== SOURCE EXTRACT ==
⁂
Mr Speaker, last year’s budget cut across the social plan, the sustainable transport plan and the Canberra plan. I was hoping that this year’s budget would see us back on track with those plans, because they were worked out over long years, with hard work from the community sector, from individuals and from people in government. Most people believed there was a commitment to that. Last year that commitment and that faith were broken, but this year was the opportunity to reconnect. Those plans showed that the ACT government had a sense of where it was going and that it had goals and that it was using its policies to achieve them. Budgets are the major tools by which governments achieve their policies. We need a way, a framework, for making decisions, and the people need to know where governments are taking them.
⁂
Dataset items
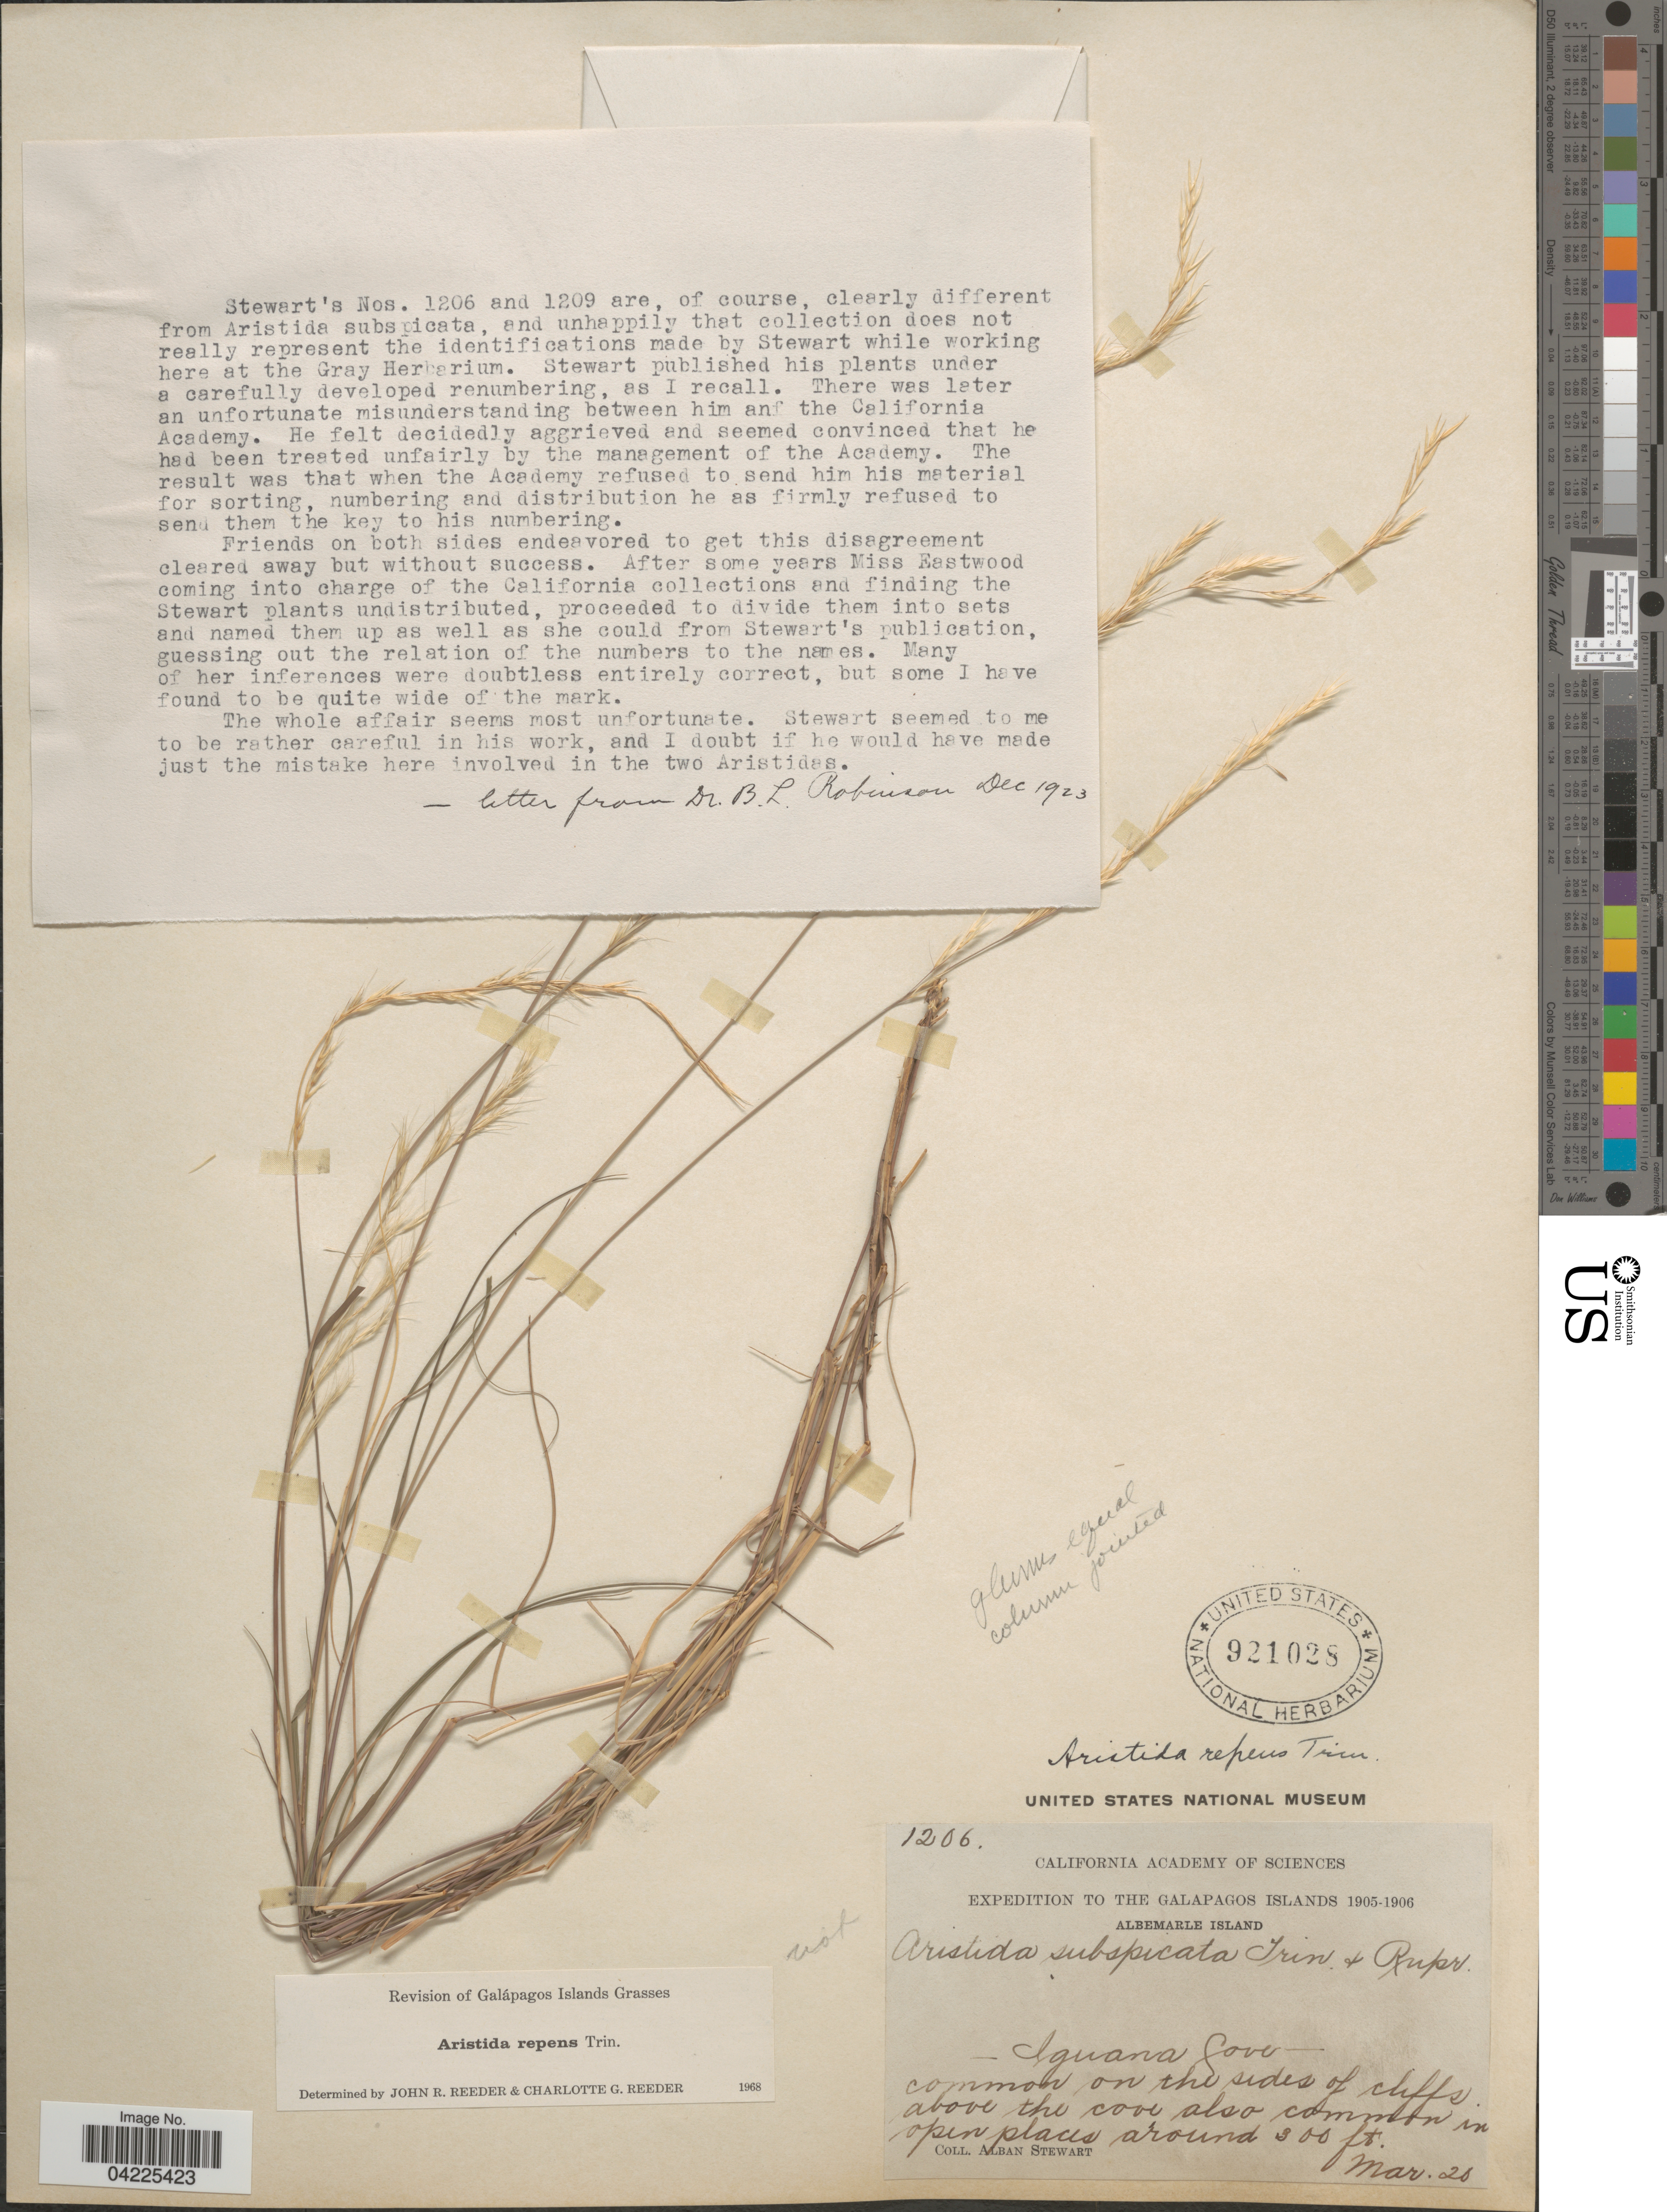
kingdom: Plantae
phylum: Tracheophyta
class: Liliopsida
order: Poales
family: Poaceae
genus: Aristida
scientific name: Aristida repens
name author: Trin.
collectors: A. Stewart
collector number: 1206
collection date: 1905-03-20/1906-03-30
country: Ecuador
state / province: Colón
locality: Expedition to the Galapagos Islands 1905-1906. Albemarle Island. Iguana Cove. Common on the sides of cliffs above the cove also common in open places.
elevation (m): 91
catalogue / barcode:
⁂
== SHORT TASK A ==
Render the records as a Markdown table with the columns Row and Line, one numbered row per line and blank lines left out, starting at the line that contains "collectors: A. Stewart" and ending with the last line of the records.
== SHORT TASK B ==
Finish out the next part of the budget speech, continuing from its last sentence.
The speech and the records have no connection to each other.

== OUTPUT A ==
| Row | Line |
|---|---|
| 1 | collectors: A. Stewart |
| 2 | collector number: 1206 |
| 3 | collection date: 1905-03-20/1906-03-30 |
| 4 | country: Ecuador |
| 5 | state / province: Colón |
| 6 | locality: Expedition to the Galapagos Islands 1905-1906. Albemarle Island. Iguana Cove. Common on the sides of cliffs above the cove also common in open places. |
| 7 | elevation (m): 91 |
| 8 | catalogue / barcode: |

== OUTPUT B ==
The social plan and the Canberra plan were that at the last election. We have not heard a word about them this year. What is missing is the long-term vision, the commitment to that social plan and targeted primary investment. In this budget, the government has seriously failed to implement primary and preventative initiatives. Preventative approaches are the best ways of tackling the problems of homelessness, poverty, crime and disadvantage in the ACT. Quite simply, this budget does not deliver on those critical primary initiatives.

MR MULCAHY (Molonglo) (4.28): Mr Speaker, there is nothing innocuous about this budget. The government has tried to act like it is no big deal. Mr Stanhope has now conceded that last year “I was a bit of a mongrel” but this year is different. This year is no big deal, or so we should believe. But in truth, Mr Speaker, this year’s budget is a big deal. It is a poor budget that continues the damage that was inflicted on the ACT community in last year’s budget.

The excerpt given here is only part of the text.